Coltelli in provincia di Perugia: 27 episodi nei primi nove mesi del 2026
Risse, minacce e denunce tra Perugia e comuni limitrofi; ultimo caso grave a Colombella il 3 settembre
Le forze dell'ordine della provincia di Perugia hanno segnalato 27 episodi collegati all'uso o al porto di coltelli e altri strumenti da taglio nei primi nove mesi del 2026. Tra questi sono conteggiati sette casi in cui la lama è comparsa durante liti o aggressioni, diciassette denunce per porto abusivo di oggetti atti ad offendere (senza aggressione fisica in atto) e tre episodi classificati come estorsione o rapina con un'arma da taglio.
L'episodio più recente e grave risale al 3 settembre a Colombella: un ragazzo di 18 anni è stato ricoverato all'ospedale Santa Maria della Misericordia con dieci giorni di prognosi dopo essere stato colpito da quattro coltellate, una delle quali in prossimità dei polmoni. Secondo le ricostruzioni, la ferita è avvenuta nel corso di una rissa tra due gruppi di giovani nel parco della frazione; Polizia e Carabinieri sono intervenuti e stanno indagando mentre i partecipanti si sono dileguati.
Nei mesi precedenti sono stati denunciati o arrestati diversi soggetti in casi distinti: tra fine agosto un uomo trovato a bivaccare nel centro di Perugia con un coltello (segnalato anche per oltraggio a pubblico ufficiale), e il 21 agosto a Foligno il divieto di avvicinamento con braccialetto elettronico per una coppia accusata di minacce e di aver mostrato un coltello per estorcere denaro ai genitori dell'uomo. Altri episodi registrati includono minacce con coltelli in strada Pievaiola (17 agosto), una denuncia a Bastia Umbra per minacce con un grosso coltello (9 agosto), il ritrovamento di un coltello a serramanico nei pressi del capolinea dei bus a Fontivegge (7 agosto) e denunce a Città di Castello, Corciano, Campello sul Clitunno e Foligno per possesso o uso di armi bianche in contesti che vanno dallo spaccio alle liti private.

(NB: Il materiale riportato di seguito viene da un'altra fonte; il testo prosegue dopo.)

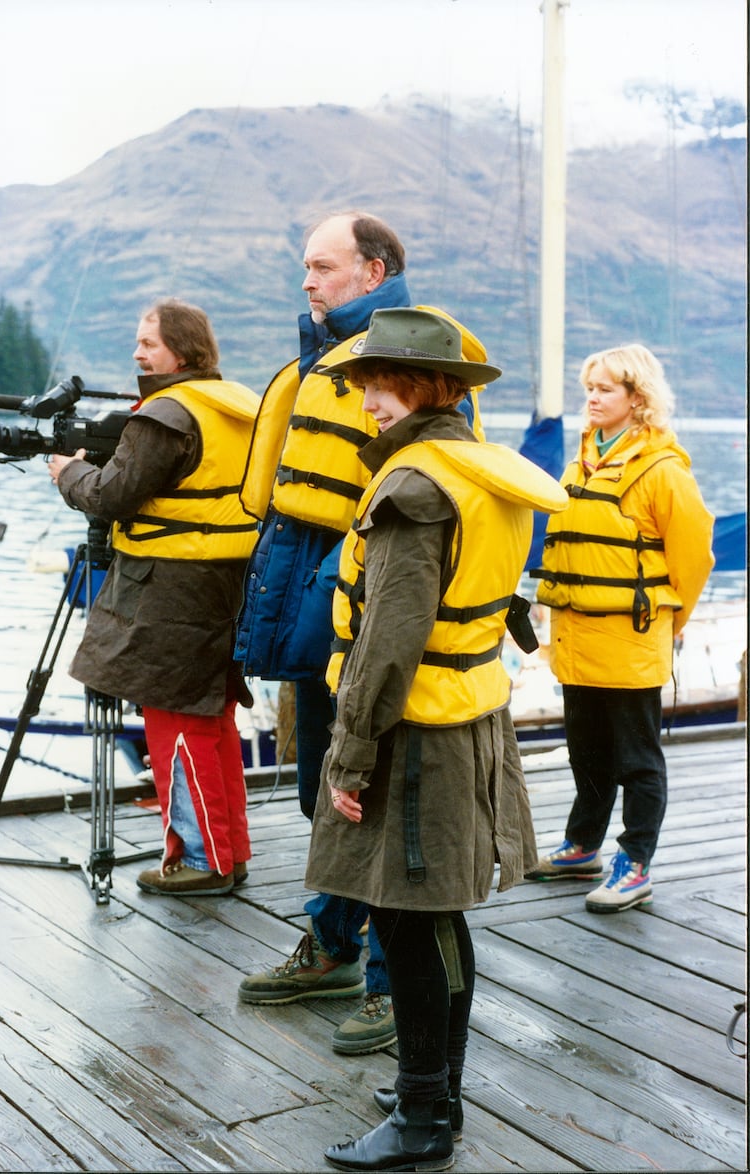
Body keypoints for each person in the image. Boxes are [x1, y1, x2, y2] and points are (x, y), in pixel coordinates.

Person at [300, 307, 567, 1172]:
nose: (365, 399)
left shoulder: (414, 489)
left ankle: (423, 1120)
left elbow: (388, 641)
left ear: (424, 388)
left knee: (410, 922)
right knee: (434, 919)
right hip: (468, 713)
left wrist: (347, 754)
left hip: (415, 727)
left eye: (378, 383)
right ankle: (434, 1087)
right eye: (362, 383)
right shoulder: (475, 469)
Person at [235, 210, 490, 1056]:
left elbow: (448, 487)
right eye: (304, 268)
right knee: (321, 790)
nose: (306, 282)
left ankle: (390, 980)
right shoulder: (318, 356)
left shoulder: (423, 363)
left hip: (365, 597)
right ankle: (334, 945)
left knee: (369, 791)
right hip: (307, 592)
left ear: (373, 273)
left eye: (321, 266)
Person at [47, 298, 260, 896]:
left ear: (184, 352)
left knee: (174, 724)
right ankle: (228, 850)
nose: (138, 352)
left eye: (149, 343)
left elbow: (112, 496)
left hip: (171, 591)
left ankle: (199, 858)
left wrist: (68, 473)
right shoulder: (236, 407)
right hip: (224, 584)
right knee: (211, 720)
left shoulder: (165, 414)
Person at [527, 343, 715, 911]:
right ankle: (583, 844)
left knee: (637, 758)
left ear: (638, 399)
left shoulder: (663, 472)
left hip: (632, 639)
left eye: (606, 388)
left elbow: (693, 559)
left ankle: (634, 862)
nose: (592, 397)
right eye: (590, 386)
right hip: (577, 637)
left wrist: (669, 622)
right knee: (585, 750)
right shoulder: (580, 460)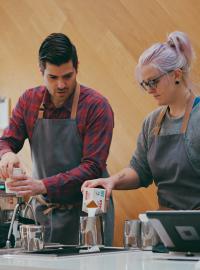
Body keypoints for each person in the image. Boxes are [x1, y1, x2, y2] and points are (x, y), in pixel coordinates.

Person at [0, 33, 114, 245]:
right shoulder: (29, 101)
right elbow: (5, 141)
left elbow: (92, 167)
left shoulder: (96, 106)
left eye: (67, 76)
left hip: (88, 215)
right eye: (53, 77)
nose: (61, 85)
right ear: (41, 71)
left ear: (76, 68)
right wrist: (7, 155)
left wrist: (42, 185)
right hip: (44, 213)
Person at [82, 31, 200, 211]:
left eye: (153, 82)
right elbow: (139, 170)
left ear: (176, 75)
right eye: (145, 84)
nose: (150, 90)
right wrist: (111, 181)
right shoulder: (152, 123)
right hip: (168, 228)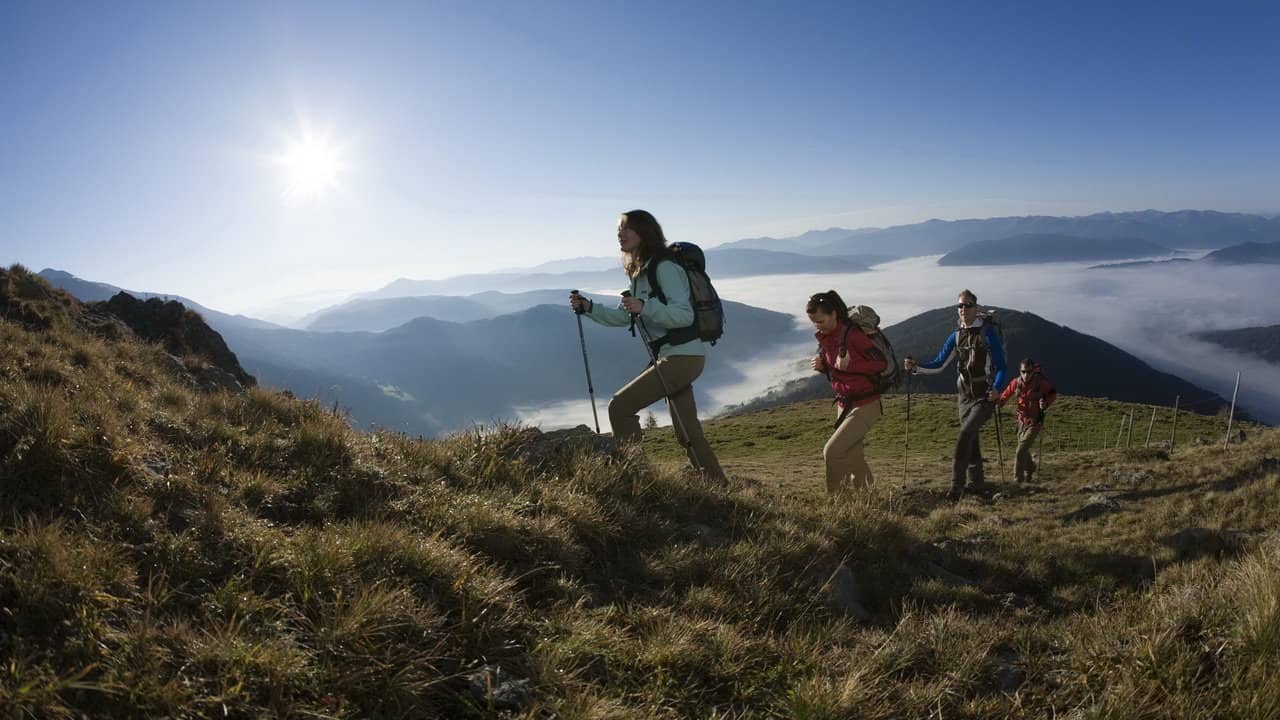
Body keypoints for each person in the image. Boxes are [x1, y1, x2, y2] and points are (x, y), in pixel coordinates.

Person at [568, 210, 726, 481]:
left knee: (620, 408)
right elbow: (624, 316)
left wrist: (645, 306)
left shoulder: (664, 268)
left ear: (644, 231)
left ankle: (637, 479)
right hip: (672, 355)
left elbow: (683, 315)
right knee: (686, 430)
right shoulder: (641, 272)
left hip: (682, 356)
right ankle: (718, 485)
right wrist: (590, 308)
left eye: (626, 228)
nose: (620, 233)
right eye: (618, 229)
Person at [903, 289, 1008, 501]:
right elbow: (939, 364)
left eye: (967, 305)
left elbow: (1003, 366)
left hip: (984, 395)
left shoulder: (987, 334)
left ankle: (956, 489)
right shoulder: (956, 336)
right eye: (959, 306)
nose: (963, 309)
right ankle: (977, 484)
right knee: (972, 439)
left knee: (964, 435)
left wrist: (997, 389)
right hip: (964, 395)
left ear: (975, 308)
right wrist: (916, 368)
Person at [808, 291, 888, 495]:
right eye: (814, 322)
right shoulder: (827, 337)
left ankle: (838, 506)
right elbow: (837, 367)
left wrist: (850, 365)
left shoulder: (852, 335)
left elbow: (880, 363)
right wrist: (824, 365)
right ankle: (870, 502)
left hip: (865, 404)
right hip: (844, 404)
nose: (818, 325)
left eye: (821, 320)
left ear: (834, 314)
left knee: (832, 452)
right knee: (853, 457)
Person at [998, 358, 1057, 483]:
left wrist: (1045, 404)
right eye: (1023, 371)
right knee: (1024, 450)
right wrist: (999, 403)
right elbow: (1006, 394)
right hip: (1021, 421)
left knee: (1020, 450)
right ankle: (1030, 468)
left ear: (1033, 371)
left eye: (1028, 372)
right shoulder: (1016, 382)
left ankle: (1018, 480)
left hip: (1035, 422)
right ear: (1020, 371)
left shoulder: (1041, 383)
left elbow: (1052, 393)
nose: (1026, 375)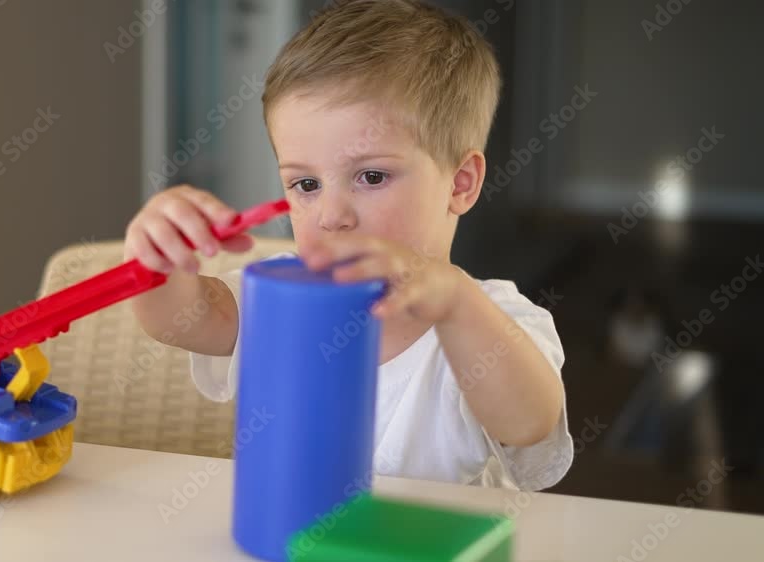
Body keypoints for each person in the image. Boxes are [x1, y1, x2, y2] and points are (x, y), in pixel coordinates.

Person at [125, 0, 571, 491]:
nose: (331, 214)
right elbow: (177, 320)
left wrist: (458, 306)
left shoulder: (488, 318)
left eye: (371, 176)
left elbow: (529, 423)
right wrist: (157, 256)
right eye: (306, 185)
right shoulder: (282, 300)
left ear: (460, 183)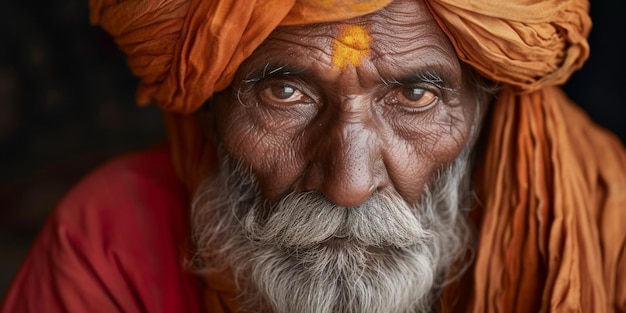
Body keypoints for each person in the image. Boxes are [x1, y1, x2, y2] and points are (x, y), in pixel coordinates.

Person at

Nel corso del 2025 la Questura ha documentato il sequestro di 61 coltelli e la confisca di 31 armi da fuoco in città e provincia, dati che il servizio ricorda come contesto di riferimento. A livello regionale, riferisce la fonte, nei primi sei mesi del 2025 in Umbria erano stati registrati 37 episodi di aggressione con coltello e oltre 20 denunce per porto abusivo di armi da taglio, con un aumento rispetto al 2024.
Le cronache riportano anche l'intervento di informatori civici in episodi come quello di piazza IV Novembre del 22 dicembre, quando la segnalazione e la custodia dell'arma hanno permesso alle forze dell'ordine di intervenire prontamente; il modello di collaborazione è stato richiamato dal consigliere delegato Antonio Donato e dalla Sindaca, che hanno evidenziato «attenzione, collaborazione e coordinamento».
Le vicende segnalate compongono un quadro in cui non emerge un unico profilo dell'autore: gli episodi coinvolgono soggetti di età e nazionalità diverse, cittadini con precedenti e persone in stato di disagio o alterazione, e si distribuiscono tra centro storico, periferie e comuni della provincia. Le indagini sono in corso sui casi più recenti e le forze dell'ordine mantengono attività di controllo e prevenzione sul territorio.